日本離床学会 - 早期離床・看護・リハビリテーション

Q&A Vol.34 心不全増悪を判断する検査値

質問

心不全増悪のサインとしてレニンに着目すると言われましたが、 レニンを調べる検査は何かあるのでしょうか?

回答

回答者:曷川 元、他 日本離床研究会 講師陣

レニンは腎臓の傍糸球体細胞で生産される酵素で、血圧調節に関与するアンジオテンシン1に作用します。
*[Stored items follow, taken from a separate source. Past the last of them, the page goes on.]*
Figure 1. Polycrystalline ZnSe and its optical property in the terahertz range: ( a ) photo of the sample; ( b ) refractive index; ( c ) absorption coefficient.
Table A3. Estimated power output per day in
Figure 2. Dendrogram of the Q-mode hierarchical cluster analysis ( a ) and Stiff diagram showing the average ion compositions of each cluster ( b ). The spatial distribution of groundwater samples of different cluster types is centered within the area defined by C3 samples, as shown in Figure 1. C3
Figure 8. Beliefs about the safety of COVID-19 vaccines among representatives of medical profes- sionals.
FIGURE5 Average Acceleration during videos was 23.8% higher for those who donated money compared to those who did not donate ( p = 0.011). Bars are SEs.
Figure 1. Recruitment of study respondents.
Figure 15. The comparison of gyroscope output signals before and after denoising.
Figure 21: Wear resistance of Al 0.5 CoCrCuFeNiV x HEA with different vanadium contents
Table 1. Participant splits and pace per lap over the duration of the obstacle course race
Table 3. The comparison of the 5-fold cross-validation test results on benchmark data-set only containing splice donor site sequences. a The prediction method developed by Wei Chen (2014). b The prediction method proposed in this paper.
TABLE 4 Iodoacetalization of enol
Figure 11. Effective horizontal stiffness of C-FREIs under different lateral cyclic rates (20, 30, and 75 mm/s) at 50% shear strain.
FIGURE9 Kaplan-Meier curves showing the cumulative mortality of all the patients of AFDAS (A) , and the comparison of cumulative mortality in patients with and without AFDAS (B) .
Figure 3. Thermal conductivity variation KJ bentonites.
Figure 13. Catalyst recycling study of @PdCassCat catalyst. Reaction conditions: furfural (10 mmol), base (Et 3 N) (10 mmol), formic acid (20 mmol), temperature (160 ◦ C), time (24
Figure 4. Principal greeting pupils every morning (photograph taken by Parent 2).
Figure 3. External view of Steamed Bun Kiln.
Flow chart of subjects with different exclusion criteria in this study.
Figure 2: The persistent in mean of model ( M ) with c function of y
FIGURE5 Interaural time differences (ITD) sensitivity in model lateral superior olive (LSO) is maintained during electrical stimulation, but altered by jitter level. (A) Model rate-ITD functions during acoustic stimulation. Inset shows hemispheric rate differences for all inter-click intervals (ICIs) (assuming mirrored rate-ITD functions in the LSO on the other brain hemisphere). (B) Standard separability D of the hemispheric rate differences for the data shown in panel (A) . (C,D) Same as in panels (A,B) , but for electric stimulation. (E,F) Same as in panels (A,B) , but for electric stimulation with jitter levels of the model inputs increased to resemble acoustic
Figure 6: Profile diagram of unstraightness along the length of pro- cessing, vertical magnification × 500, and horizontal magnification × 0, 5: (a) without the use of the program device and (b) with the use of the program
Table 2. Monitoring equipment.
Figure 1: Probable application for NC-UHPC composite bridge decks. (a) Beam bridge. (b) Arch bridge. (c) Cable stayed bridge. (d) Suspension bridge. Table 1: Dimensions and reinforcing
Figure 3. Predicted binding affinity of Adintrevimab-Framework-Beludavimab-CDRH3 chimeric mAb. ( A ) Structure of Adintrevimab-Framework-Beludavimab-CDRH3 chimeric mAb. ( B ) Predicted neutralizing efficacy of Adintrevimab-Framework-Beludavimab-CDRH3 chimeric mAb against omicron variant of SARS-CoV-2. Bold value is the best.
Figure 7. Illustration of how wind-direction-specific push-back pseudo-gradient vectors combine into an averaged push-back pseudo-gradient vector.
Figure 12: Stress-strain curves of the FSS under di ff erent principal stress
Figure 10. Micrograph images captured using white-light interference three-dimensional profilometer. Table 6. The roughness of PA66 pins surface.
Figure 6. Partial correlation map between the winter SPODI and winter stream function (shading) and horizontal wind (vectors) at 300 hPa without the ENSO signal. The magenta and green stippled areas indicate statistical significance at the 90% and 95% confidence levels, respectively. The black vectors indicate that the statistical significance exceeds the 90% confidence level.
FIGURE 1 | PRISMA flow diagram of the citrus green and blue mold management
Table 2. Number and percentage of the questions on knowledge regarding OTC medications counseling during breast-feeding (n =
結果としてこの酵素が血圧調節に関わっています。
レニンを調べる検査には、「レニン活性」という血液検査がありますが、臨床では、あまり用いられません。
理由としては心不全増悪とレニン活性値に相関がないと言われているからです。
心不全が明らかに増悪している患者でもレニン活性が上昇しない事が報告されています。
実際にはレニンよりも「BNP(=ヒト脳性ナトリウム利尿ペプチド)」の値が心不全増悪を評価するのに重要視されています。
BNPは心臓の負担を察知すると心臓から放出されるホルモンで、この数値が上昇するほど心臓に負担がかかっていると考えられています。
このBNPは心不全増悪との相関が高いと言われており、正常値は18.4pg/ml以下で、80pg/mlを越えてくると心不全が疑われます。
心不全を検査値で確認したい際には、レニンだけではなく、BNPにも着目してみてください。